If there is a light at the end of the tunnel, it would be that not only have the totals plateaued over the last few years, they have also slightly receded.
The Impact Of The Legalization Of Marijuana On Heroin Use In Denver
There is an old saying that states ‘marijuana is a gateway drug’. However, the residents of Denver would most likely disagree.
Opioid-related deaths have decreased by almost 7% since marijuana was legalized in the state. Researchers cited this in a study published in the American Journal of Public Health. The 7% reduction translated to a reversal of the heroin-related death trend that began in the early 2000s.
The use of marijuana as an alternative or a gateway to heroin use has been discussed many times. The discussions have increased as more states are legalizing marijuana for recreational and/or medicinal purposes, and while the Trump Administration is fighting the idea that marijuana is an effective alternative medication.
The University of Michigan published a study that concluded medical marijuana can be beneficial to heroin users. The study found that chronic pain sufferers who chose to use medical marijuana reduced their opioid use by 64 percent.
On the other hand, the Colorado Substance Abuse Trend and Response Task Force have released annual reports stating that heroin-related hospitalizations have increased by 40 percent between 2011 and 2015. Denver and other counties in the state have started using the proceeds from marijuana sales to open and operate substance abuse treatment programs across the state.
Heroin Addiction Treatment In Denver
As previously mentioned, the state has started to use some of the revenue from marijuana sales for opening addiction treatment centers in Denver. What are some other ways the state is stepping in to handle this crisis?
Community-based organizations and state agencies are working together to target the areas that have been the hardest hit by this crisis. These groups have made resources available such as:
- Awareness Campaigns
- Outreach programs
- Prevention methods
The state is set to receive over $30 million dollars in federal grant money to address the issue. These funds will be allocated to a number of initiatives throughout Denver including Lift the Label. This is a program that has been rolled out in Denver hospitals.
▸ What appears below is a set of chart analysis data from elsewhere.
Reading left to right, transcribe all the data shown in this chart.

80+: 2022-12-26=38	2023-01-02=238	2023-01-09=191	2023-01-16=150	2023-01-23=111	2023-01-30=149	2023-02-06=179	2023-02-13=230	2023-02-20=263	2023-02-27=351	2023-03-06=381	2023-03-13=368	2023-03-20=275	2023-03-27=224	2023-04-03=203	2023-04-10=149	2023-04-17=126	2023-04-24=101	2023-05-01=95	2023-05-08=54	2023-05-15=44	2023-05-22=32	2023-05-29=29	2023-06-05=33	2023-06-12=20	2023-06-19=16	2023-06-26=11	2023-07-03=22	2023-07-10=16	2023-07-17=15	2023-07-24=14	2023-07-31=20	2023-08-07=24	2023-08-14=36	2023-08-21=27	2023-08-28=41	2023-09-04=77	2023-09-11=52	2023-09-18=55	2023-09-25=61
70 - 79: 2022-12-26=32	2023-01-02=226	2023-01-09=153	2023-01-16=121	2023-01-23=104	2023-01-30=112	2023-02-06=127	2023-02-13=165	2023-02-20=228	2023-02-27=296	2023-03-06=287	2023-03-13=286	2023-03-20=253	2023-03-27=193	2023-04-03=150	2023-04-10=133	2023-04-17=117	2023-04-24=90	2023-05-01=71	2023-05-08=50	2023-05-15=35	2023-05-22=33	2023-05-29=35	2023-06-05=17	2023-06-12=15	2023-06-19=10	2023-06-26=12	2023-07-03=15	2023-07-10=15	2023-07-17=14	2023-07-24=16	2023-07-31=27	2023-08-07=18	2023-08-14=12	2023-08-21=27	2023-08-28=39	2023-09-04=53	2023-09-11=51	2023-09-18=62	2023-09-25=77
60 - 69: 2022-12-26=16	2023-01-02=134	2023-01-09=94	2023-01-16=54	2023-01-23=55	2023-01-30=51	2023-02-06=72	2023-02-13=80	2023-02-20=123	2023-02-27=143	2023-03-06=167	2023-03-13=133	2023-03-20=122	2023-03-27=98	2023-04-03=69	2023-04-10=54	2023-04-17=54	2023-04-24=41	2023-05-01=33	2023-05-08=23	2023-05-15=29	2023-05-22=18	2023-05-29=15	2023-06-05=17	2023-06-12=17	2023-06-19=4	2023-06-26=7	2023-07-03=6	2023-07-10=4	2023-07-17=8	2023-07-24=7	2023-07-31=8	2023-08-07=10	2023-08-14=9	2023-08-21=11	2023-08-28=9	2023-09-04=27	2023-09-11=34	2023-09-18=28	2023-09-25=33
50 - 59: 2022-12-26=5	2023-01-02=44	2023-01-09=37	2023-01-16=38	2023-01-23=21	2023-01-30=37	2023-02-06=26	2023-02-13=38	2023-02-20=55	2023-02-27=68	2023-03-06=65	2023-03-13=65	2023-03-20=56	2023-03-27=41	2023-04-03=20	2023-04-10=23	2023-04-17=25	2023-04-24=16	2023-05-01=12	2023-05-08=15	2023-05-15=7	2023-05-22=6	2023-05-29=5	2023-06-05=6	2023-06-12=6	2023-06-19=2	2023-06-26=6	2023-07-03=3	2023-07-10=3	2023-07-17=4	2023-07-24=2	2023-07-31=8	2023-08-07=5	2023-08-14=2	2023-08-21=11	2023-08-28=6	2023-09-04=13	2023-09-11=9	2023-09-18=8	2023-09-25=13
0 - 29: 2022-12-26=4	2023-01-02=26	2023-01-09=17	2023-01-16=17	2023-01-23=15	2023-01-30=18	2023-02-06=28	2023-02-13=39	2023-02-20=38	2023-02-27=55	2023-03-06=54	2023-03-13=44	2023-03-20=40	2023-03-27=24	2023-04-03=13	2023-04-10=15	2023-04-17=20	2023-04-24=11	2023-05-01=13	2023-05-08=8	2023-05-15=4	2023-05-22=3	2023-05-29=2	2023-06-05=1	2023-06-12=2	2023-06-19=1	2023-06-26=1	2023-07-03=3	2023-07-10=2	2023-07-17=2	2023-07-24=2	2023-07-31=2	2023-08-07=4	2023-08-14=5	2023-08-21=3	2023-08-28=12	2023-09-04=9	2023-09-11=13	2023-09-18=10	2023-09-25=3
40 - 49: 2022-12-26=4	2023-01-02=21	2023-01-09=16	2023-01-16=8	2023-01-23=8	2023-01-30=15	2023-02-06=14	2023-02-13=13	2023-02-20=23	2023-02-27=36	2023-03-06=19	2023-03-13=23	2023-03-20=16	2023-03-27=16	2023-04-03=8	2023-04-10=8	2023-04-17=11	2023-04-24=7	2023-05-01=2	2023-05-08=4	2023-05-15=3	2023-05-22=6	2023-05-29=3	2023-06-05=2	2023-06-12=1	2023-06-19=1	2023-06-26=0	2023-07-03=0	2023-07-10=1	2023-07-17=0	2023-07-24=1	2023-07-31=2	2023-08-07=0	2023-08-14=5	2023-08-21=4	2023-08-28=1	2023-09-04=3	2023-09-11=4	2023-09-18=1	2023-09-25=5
It provides education to patients about opiod prescriptions while also working to reduce the number of prescriptions that are given to patients.
For those who choose not to go through an addiction treatment program, the city has also rolled out mobile health units. These professionals will educate heroin users on how to properly use naloxone, an opioid overdose reversal medication.
The statistics are alarming and they show that heroin addiction destroys lives. The city of Denver is fighting hard to preserve human life through various programs, treatment centers and other initiatives.